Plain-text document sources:
- Opening Delimiter -

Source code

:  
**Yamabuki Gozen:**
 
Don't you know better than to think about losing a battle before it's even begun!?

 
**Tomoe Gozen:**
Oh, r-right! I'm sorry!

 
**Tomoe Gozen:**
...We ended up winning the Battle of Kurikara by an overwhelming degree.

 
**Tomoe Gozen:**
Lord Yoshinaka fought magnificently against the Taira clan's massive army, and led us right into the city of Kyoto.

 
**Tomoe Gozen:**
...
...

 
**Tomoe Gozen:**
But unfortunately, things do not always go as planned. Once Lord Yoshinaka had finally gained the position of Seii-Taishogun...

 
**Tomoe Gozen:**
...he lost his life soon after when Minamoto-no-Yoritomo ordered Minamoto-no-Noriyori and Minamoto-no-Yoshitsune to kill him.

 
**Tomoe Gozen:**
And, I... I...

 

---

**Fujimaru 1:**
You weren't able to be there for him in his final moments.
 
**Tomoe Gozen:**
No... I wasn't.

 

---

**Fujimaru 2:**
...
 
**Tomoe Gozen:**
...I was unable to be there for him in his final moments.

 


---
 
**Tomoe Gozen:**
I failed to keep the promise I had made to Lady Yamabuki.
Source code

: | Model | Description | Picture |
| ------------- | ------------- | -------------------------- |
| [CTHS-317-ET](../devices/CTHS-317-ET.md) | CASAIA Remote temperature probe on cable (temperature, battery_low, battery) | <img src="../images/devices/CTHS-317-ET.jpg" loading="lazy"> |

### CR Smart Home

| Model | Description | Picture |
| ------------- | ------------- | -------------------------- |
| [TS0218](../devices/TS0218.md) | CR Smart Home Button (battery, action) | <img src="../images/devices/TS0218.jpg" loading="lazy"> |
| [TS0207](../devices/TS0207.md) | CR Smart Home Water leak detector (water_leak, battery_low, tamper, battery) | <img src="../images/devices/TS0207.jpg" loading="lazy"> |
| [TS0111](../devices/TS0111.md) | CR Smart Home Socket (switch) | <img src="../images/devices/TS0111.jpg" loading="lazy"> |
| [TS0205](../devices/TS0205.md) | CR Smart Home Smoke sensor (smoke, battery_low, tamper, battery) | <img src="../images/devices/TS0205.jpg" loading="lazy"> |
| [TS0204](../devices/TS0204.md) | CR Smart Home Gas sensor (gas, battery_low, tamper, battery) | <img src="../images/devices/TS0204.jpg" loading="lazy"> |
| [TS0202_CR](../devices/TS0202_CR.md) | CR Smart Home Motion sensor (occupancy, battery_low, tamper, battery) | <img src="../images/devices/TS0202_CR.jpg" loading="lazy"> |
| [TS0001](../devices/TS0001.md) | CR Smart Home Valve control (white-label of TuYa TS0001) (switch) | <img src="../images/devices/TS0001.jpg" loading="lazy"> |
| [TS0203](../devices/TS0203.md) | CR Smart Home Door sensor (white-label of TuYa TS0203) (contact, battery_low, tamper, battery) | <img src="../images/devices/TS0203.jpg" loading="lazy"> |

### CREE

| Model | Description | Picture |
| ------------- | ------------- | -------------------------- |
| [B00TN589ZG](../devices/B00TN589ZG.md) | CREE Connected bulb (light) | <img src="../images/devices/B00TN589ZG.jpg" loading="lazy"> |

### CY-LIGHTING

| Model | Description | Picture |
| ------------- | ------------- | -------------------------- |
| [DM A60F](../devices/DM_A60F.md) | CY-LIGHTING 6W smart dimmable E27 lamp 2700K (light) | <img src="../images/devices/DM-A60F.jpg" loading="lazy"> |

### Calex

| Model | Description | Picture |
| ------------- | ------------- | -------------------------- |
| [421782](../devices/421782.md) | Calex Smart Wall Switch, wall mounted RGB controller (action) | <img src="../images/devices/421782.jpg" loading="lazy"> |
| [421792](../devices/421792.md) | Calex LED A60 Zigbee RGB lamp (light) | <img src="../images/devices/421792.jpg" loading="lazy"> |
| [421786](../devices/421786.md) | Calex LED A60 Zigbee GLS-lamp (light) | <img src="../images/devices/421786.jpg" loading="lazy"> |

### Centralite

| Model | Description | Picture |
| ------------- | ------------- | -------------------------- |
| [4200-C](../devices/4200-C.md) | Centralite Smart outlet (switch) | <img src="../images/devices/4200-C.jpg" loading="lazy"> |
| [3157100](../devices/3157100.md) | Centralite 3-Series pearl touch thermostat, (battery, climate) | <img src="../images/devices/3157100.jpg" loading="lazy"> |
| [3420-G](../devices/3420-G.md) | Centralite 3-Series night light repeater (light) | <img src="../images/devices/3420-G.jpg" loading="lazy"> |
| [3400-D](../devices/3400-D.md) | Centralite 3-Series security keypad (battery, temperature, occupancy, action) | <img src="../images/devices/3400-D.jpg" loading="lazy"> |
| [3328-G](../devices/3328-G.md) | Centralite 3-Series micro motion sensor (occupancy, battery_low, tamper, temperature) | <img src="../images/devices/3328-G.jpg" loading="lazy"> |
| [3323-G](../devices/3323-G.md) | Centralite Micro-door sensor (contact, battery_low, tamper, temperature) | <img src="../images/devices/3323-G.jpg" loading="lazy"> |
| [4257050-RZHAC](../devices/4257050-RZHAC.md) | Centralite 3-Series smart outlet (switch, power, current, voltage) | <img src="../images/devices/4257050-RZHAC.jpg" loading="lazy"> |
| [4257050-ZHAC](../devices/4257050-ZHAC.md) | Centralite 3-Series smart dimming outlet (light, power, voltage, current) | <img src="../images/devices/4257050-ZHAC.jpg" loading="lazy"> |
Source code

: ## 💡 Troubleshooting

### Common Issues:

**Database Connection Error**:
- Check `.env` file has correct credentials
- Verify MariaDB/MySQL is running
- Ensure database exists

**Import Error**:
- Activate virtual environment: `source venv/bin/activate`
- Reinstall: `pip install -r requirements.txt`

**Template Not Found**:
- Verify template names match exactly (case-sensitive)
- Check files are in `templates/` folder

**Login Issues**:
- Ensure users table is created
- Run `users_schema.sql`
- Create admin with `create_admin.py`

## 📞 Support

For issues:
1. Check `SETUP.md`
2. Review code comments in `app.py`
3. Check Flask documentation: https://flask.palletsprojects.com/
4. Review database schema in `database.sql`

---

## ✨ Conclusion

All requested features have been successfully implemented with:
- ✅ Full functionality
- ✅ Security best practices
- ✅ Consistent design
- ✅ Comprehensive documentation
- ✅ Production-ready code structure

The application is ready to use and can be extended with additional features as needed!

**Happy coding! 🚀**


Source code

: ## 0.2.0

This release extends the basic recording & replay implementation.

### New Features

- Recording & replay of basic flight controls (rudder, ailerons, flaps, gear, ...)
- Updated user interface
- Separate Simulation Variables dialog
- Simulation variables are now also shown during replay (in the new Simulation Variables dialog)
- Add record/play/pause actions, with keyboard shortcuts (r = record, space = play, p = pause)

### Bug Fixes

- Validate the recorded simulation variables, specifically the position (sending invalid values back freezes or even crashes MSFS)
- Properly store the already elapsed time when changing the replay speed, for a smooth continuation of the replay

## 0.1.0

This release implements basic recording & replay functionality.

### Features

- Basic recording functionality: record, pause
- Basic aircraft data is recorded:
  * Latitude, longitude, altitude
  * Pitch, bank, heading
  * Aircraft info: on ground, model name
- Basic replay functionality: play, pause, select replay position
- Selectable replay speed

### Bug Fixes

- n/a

- Closing Delimiter -

_Directions_
Every single entry above has to be copied exactly.

_Written solution_
Source code

:  
**Yamabuki Gozen:**
 
Don't you know better than to think about losing a battle before it's even begun!?

 
**Tomoe Gozen:**
Oh, r-right! I'm sorry!

 
**Tomoe Gozen:**
...We ended up winning the Battle of Kurikara by an overwhelming degree.

 
**Tomoe Gozen:**
Lord Yoshinaka fought magnificently against the Taira clan's massive army, and led us right into the city of Kyoto.

 
**Tomoe Gozen:**
...
...

 
**Tomoe Gozen:**
But unfortunately, things do not always go as planned. Once Lord Yoshinaka had finally gained the position of Seii-Taishogun...

 
**Tomoe Gozen:**
...he lost his life soon after when Minamoto-no-Yoritomo ordered Minamoto-no-Noriyori and Minamoto-no-Yoshitsune to kill him.

 
**Tomoe Gozen:**
And, I... I...

 

---

**Fujimaru 1:**
You weren't able to be there for him in his final moments.
 
**Tomoe Gozen:**
No... I wasn't.

 

---

**Fujimaru 2:**
...
 
**Tomoe Gozen:**
...I was unable to be there for him in his final moments.

 


---
 
**Tomoe Gozen:**
I failed to keep the promise I had made to Lady Yamabuki.
Source code

: | Model | Description | Picture |
| ------------- | ------------- | -------------------------- |
| [CTHS-317-ET](../devices/CTHS-317-ET.md) | CASAIA Remote temperature probe on cable (temperature, battery_low, battery) | <img src="../images/devices/CTHS-317-ET.jpg" loading="lazy"> |

### CR Smart Home

| Model | Description | Picture |
| ------------- | ------------- | -------------------------- |
| [TS0218](../devices/TS0218.md) | CR Smart Home Button (battery, action) | <img src="../images/devices/TS0218.jpg" loading="lazy"> |
| [TS0207](../devices/TS0207.md) | CR Smart Home Water leak detector (water_leak, battery_low, tamper, battery) | <img src="../images/devices/TS0207.jpg" loading="lazy"> |
| [TS0111](../devices/TS0111.md) | CR Smart Home Socket (switch) | <img src="../images/devices/TS0111.jpg" loading="lazy"> |
| [TS0205](../devices/TS0205.md) | CR Smart Home Smoke sensor (smoke, battery_low, tamper, battery) | <img src="../images/devices/TS0205.jpg" loading="lazy"> |
| [TS0204](../devices/TS0204.md) | CR Smart Home Gas sensor (gas, battery_low, tamper, battery) | <img src="../images/devices/TS0204.jpg" loading="lazy"> |
| [TS0202_CR](../devices/TS0202_CR.md) | CR Smart Home Motion sensor (occupancy, battery_low, tamper, battery) | <img src="../images/devices/TS0202_CR.jpg" loading="lazy"> |
| [TS0001](../devices/TS0001.md) | CR Smart Home Valve control (white-label of TuYa TS0001) (switch) | <img src="../images/devices/TS0001.jpg" loading="lazy"> |
| [TS0203](../devices/TS0203.md) | CR Smart Home Door sensor (white-label of TuYa TS0203) (contact, battery_low, tamper, battery) | <img src="../images/devices/TS0203.jpg" loading="lazy"> |

### CREE

| Model | Description | Picture |
| ------------- | ------------- | -------------------------- |
| [B00TN589ZG](../devices/B00TN589ZG.md) | CREE Connected bulb (light) | <img src="../images/devices/B00TN589ZG.jpg" loading="lazy"> |

### CY-LIGHTING

| Model | Description | Picture |
| ------------- | ------------- | -------------------------- |
| [DM A60F](../devices/DM_A60F.md) | CY-LIGHTING 6W smart dimmable E27 lamp 2700K (light) | <img src="../images/devices/DM-A60F.jpg" loading="lazy"> |

### Calex

| Model | Description | Picture |
| ------------- | ------------- | -------------------------- |
| [421782](../devices/421782.md) | Calex Smart Wall Switch, wall mounted RGB controller (action) | <img src="../images/devices/421782.jpg" loading="lazy"> |
| [421792](../devices/421792.md) | Calex LED A60 Zigbee RGB lamp (light) | <img src="../images/devices/421792.jpg" loading="lazy"> |
| [421786](../devices/421786.md) | Calex LED A60 Zigbee GLS-lamp (light) | <img src="../images/devices/421786.jpg" loading="lazy"> |

### Centralite

| Model | Description | Picture |
| ------------- | ------------- | -------------------------- |
| [4200-C](../devices/4200-C.md) | Centralite Smart outlet (switch) | <img src="../images/devices/4200-C.jpg" loading="lazy"> |
| [3157100](../devices/3157100.md) | Centralite 3-Series pearl touch thermostat, (battery, climate) | <img src="../images/devices/3157100.jpg" loading="lazy"> |
| [3420-G](../devices/3420-G.md) | Centralite 3-Series night light repeater (light) | <img src="../images/devices/3420-G.jpg" loading="lazy"> |
| [3400-D](../devices/3400-D.md) | Centralite 3-Series security keypad (battery, temperature, occupancy, action) | <img src="../images/devices/3400-D.jpg" loading="lazy"> |
| [3328-G](../devices/3328-G.md) | Centralite 3-Series micro motion sensor (occupancy, battery_low, tamper, temperature) | <img src="../images/devices/3328-G.jpg" loading="lazy"> |
| [3323-G](../devices/3323-G.md) | Centralite Micro-door sensor (contact, battery_low, tamper, temperature) | <img src="../images/devices/3323-G.jpg" loading="lazy"> |
| [4257050-RZHAC](../devices/4257050-RZHAC.md) | Centralite 3-Series smart outlet (switch, power, current, voltage) | <img src="../images/devices/4257050-RZHAC.jpg" loading="lazy"> |
| [4257050-ZHAC](../devices/4257050-ZHAC.md) | Centralite 3-Series smart dimming outlet (light, power, voltage, current) | <img src="../images/devices/4257050-ZHAC.jpg" loading="lazy"> |
Source code

: ## 💡 Troubleshooting

### Common Issues:

**Database Connection Error**:
- Check `.env` file has correct credentials
- Verify MariaDB/MySQL is running
- Ensure database exists

**Import Error**:
- Activate virtual environment: `source venv/bin/activate`
- Reinstall: `pip install -r requirements.txt`

**Template Not Found**:
- Verify template names match exactly (case-sensitive)
- Check files are in `templates/` folder

**Login Issues**:
- Ensure users table is created
- Run `users_schema.sql`
- Create admin with `create_admin.py`

## 📞 Support

For issues:
1. Check `SETUP.md`
2. Review code comments in `app.py`
3. Check Flask documentation: https://flask.palletsprojects.com/
4. Review database schema in `database.sql`

---

## ✨ Conclusion

All requested features have been successfully implemented with:
- ✅ Full functionality
- ✅ Security best practices
- ✅ Consistent design
- ✅ Comprehensive documentation
- ✅ Production-ready code structure

The application is ready to use and can be extended with additional features as needed!

**Happy coding! 🚀**


Source code

: ## 0.2.0

This release extends the basic recording & replay implementation.

### New Features

- Recording & replay of basic flight controls (rudder, ailerons, flaps, gear, ...)
- Updated user interface
- Separate Simulation Variables dialog
- Simulation variables are now also shown during replay (in the new Simulation Variables dialog)
- Add record/play/pause actions, with keyboard shortcuts (r = record, space = play, p = pause)

### Bug Fixes

- Validate the recorded simulation variables, specifically the position (sending invalid values back freezes or even crashes MSFS)
- Properly store the already elapsed time when changing the replay speed, for a smooth continuation of the replay

## 0.1.0

This release implements basic recording & replay functionality.

### Features

- Basic recording functionality: record, pause
- Basic aircraft data is recorded:
  * Latitude, longitude, altitude
  * Pitch, bank, heading
  * Aircraft info: on ground, model name
- Basic replay functionality: play, pause, select replay position
- Selectable replay speed

### Bug Fixes

- n/a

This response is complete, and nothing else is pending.